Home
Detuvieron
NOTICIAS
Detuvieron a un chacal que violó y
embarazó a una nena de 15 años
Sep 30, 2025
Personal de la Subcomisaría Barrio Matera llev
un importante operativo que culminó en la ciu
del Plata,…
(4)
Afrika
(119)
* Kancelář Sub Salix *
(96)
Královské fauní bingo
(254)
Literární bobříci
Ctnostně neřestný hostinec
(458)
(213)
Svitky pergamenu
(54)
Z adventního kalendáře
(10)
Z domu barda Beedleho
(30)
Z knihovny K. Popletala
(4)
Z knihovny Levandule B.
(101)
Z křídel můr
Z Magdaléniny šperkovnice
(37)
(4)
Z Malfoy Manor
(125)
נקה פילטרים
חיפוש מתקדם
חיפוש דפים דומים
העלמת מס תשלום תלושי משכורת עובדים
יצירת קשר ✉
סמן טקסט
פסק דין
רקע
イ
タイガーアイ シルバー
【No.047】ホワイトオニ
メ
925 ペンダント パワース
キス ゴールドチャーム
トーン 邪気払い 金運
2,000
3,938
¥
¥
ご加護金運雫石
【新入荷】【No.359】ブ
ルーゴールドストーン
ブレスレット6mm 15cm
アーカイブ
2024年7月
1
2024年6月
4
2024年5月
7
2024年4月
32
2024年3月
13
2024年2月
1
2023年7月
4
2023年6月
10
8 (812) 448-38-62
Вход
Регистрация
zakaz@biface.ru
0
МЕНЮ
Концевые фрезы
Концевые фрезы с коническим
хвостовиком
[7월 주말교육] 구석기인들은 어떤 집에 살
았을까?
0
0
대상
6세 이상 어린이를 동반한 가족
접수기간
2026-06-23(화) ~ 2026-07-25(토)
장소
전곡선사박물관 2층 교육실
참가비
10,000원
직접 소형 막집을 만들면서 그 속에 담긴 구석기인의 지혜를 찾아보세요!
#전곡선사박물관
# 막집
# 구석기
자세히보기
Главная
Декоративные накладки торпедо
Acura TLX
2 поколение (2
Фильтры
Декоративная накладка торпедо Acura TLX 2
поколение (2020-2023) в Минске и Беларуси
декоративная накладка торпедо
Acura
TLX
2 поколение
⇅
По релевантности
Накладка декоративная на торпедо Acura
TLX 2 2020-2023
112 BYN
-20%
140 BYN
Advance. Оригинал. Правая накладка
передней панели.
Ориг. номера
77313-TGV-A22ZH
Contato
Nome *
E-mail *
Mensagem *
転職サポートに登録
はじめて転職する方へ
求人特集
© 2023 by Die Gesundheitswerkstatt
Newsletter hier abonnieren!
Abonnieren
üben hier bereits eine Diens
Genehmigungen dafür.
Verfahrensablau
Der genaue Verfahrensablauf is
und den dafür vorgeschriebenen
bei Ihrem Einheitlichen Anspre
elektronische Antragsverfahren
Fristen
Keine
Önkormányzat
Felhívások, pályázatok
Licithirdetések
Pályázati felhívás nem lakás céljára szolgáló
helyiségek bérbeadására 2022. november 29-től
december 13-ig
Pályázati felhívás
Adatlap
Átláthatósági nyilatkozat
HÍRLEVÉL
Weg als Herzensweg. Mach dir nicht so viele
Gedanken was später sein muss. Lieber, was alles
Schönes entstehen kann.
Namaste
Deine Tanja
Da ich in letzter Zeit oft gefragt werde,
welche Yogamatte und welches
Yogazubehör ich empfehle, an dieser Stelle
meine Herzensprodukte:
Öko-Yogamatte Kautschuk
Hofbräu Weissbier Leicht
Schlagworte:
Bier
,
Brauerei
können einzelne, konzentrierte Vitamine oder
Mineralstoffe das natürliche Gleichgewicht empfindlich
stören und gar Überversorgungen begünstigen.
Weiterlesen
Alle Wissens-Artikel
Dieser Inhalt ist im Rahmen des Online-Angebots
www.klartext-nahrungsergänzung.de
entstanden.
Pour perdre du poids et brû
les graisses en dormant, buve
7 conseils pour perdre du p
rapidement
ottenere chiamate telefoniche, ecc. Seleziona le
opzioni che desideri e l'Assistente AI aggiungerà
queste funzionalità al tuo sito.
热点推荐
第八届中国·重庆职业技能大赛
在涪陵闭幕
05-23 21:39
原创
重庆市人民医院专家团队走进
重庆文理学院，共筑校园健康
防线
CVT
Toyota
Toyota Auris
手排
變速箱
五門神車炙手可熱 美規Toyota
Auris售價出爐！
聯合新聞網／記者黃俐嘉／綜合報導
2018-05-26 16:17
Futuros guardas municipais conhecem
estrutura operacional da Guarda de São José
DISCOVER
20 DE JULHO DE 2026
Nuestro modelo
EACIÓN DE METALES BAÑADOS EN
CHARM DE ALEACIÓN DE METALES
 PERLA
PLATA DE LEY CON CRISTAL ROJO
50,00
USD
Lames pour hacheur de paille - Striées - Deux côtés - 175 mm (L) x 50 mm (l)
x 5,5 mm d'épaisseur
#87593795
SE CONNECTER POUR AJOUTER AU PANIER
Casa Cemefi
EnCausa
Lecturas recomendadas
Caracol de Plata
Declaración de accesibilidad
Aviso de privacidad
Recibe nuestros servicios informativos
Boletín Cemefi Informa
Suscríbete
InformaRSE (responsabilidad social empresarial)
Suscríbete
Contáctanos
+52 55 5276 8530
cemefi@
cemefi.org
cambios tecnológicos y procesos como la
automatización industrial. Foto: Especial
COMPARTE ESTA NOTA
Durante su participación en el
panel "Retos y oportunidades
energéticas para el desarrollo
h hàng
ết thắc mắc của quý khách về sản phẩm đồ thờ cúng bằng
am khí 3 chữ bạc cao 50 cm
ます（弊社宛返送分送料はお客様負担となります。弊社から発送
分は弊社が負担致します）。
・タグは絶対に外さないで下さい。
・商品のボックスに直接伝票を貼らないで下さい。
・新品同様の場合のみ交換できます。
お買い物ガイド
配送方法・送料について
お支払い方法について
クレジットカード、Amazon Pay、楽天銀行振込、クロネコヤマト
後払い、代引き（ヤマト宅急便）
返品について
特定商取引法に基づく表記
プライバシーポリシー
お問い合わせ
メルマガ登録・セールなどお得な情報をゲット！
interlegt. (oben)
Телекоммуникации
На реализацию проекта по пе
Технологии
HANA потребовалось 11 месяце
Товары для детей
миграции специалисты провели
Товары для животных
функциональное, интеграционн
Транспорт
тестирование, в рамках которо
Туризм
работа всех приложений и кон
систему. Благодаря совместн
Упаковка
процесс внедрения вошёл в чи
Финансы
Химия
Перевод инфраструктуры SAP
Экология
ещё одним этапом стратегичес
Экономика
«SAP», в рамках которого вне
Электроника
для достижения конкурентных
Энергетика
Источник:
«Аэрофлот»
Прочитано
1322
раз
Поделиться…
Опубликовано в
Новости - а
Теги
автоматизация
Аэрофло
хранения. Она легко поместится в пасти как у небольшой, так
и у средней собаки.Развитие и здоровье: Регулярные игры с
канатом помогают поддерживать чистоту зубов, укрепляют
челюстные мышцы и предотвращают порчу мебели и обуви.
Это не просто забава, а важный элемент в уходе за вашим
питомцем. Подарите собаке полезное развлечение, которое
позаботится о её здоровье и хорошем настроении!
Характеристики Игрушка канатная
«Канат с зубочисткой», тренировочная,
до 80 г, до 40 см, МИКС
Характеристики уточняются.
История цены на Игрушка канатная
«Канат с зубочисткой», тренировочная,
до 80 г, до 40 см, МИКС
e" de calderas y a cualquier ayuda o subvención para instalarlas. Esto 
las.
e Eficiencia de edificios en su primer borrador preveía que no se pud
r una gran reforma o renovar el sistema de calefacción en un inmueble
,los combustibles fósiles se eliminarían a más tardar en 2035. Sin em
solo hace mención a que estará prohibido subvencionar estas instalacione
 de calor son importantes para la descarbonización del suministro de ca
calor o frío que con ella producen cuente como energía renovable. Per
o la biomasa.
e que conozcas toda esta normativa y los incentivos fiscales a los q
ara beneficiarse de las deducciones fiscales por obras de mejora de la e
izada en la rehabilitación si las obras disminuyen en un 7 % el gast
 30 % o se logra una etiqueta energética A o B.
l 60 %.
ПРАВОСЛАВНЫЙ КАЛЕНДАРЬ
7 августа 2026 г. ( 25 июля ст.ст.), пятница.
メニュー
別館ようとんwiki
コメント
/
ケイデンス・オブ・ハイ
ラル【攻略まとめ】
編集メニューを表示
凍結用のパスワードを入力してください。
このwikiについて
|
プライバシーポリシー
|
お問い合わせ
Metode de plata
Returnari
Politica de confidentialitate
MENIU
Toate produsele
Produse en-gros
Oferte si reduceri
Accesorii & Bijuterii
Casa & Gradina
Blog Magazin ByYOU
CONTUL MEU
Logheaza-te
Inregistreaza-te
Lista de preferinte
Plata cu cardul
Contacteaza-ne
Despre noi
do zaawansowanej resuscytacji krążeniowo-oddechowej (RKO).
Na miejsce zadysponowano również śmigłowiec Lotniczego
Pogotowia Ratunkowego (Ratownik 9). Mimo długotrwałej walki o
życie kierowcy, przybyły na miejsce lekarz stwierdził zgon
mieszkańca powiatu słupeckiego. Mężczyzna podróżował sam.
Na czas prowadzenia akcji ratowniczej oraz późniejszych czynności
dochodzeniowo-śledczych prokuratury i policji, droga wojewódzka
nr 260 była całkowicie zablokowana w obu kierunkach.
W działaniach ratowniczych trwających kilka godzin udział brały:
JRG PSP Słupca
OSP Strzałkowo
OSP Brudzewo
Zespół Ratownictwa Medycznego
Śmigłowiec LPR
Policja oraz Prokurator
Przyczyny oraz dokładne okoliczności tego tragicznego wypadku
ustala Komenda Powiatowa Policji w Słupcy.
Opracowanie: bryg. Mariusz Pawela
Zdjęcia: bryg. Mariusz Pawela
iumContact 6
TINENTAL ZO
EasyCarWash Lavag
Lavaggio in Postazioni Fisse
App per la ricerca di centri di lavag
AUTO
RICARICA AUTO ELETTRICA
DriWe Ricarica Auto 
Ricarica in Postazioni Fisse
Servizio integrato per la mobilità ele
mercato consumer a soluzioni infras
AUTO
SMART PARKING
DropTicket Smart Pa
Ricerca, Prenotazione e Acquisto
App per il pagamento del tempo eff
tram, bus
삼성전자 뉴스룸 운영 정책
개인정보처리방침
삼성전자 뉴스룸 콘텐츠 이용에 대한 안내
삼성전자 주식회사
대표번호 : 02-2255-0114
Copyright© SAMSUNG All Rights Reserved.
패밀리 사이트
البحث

- What you have to do -
Wherever the word "фрезы" turns up in the records above, copy the line that holds it.

- Response box -
Концевые фрезы
Концевые фрезы с коническим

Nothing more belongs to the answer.